:: Supplied material
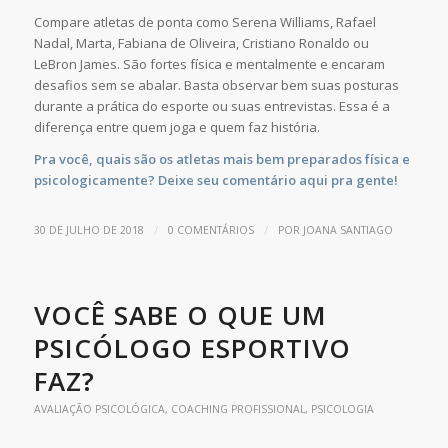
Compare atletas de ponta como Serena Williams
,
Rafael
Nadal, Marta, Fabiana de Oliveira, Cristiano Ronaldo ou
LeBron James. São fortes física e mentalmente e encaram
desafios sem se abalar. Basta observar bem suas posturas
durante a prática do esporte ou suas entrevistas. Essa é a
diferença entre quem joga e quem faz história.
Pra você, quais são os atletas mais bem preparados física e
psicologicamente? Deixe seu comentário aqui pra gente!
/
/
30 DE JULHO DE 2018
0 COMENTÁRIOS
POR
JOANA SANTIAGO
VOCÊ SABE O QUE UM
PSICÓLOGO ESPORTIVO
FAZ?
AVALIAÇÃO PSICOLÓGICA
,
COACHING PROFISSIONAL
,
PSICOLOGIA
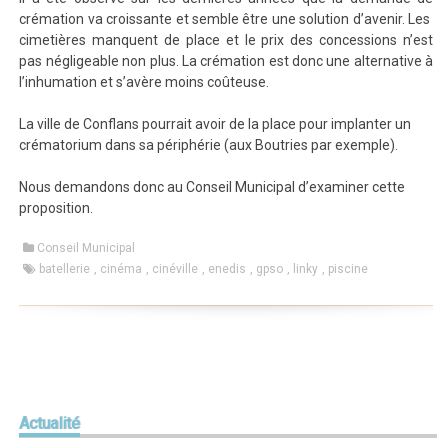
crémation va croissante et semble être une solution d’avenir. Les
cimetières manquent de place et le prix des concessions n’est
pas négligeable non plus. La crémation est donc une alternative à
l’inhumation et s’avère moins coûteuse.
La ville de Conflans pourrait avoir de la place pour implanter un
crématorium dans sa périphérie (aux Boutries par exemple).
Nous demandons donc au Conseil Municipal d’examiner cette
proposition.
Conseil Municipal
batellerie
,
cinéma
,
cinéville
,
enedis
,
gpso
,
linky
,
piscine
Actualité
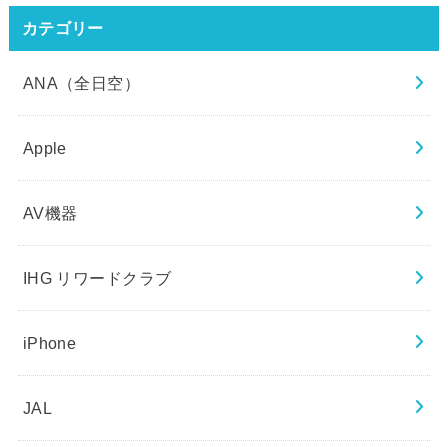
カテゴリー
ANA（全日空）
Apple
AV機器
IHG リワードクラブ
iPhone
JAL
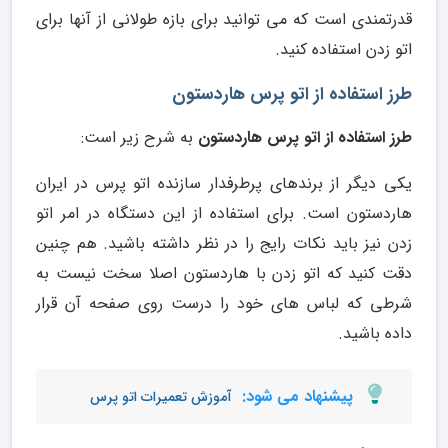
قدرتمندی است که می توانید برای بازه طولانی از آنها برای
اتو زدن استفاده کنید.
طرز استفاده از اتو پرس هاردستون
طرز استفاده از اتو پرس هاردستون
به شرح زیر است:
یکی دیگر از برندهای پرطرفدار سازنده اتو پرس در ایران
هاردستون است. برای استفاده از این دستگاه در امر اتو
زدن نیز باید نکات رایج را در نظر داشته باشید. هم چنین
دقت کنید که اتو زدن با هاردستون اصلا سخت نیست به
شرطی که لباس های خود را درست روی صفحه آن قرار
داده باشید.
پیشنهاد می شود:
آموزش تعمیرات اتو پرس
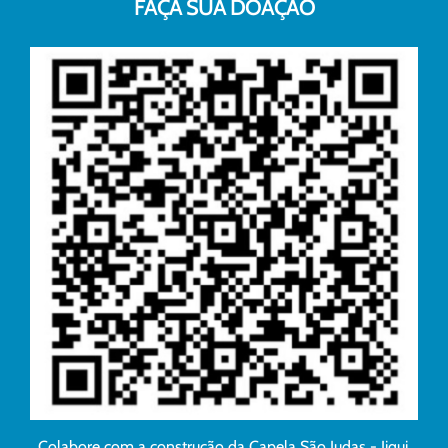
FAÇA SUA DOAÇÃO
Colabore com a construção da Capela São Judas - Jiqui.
::::
:: Supplied material
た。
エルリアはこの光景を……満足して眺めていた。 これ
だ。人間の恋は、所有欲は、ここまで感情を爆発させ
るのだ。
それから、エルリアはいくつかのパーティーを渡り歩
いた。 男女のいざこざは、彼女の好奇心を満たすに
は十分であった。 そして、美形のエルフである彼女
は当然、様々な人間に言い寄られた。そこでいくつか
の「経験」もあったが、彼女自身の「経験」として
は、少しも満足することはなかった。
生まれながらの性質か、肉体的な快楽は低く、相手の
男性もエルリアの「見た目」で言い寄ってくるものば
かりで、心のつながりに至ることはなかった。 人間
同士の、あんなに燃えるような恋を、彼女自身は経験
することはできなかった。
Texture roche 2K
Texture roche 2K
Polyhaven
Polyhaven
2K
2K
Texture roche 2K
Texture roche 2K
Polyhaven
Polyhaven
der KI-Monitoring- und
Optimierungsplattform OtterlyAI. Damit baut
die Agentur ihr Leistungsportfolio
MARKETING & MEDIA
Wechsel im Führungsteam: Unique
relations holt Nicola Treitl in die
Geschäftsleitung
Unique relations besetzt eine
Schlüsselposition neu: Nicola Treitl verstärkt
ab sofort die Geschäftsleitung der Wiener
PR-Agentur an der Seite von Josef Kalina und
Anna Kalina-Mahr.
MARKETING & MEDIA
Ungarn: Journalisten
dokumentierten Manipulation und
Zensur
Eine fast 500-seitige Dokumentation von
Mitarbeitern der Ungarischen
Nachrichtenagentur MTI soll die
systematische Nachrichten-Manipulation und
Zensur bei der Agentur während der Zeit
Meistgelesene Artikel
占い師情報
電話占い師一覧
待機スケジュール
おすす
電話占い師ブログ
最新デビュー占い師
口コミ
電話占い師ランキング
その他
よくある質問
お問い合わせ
::::
:: Supplied material
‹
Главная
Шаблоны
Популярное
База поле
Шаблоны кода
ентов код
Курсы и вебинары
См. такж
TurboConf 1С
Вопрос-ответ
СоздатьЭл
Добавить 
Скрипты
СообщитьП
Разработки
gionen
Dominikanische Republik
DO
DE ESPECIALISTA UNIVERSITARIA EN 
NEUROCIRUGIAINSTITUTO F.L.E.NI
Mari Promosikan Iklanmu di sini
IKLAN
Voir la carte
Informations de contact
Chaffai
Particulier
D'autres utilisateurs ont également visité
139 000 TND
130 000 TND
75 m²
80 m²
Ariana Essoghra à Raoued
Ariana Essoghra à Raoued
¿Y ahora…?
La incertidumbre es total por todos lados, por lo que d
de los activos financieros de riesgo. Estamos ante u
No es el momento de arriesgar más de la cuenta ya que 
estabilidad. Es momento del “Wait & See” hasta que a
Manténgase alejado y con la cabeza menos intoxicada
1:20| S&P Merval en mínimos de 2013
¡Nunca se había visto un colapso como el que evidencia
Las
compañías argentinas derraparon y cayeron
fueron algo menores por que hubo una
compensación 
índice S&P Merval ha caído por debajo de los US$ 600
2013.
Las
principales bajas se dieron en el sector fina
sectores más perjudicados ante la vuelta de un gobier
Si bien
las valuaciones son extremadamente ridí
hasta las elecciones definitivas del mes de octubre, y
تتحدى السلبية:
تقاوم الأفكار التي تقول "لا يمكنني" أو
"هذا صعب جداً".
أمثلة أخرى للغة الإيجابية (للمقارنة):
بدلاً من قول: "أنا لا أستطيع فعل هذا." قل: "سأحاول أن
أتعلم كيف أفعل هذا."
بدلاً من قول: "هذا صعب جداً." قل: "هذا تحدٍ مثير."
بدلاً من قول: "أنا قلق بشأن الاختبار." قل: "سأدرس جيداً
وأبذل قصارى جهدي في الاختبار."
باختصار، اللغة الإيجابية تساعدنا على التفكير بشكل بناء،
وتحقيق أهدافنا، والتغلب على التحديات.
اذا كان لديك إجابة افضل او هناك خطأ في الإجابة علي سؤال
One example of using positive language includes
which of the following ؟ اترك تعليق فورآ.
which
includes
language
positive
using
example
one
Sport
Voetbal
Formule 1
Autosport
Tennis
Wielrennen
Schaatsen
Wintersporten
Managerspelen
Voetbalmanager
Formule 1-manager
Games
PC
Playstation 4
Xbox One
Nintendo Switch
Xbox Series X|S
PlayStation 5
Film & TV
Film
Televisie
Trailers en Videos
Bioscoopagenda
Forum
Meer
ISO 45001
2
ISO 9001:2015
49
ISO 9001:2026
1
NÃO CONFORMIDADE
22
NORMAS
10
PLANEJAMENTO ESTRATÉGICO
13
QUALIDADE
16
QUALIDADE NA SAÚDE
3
::::
Turn the lines in the entries above, from the line containing "Compare atletas de ponta como Serena Williams" through the line containing "desafios sem se", into a numbered list, with blank lines left out. Include both of those lines.

→ Your solution
1. Compare atletas de ponta como Serena Williams
2. ,
3. Rafael
4. Nadal, Marta, Fabiana de Oliveira, Cristiano Ronaldo ou
5. LeBron James. São fortes física e mentalmente e encaram
6. desafios sem se abalar. Basta observar bem suas posturas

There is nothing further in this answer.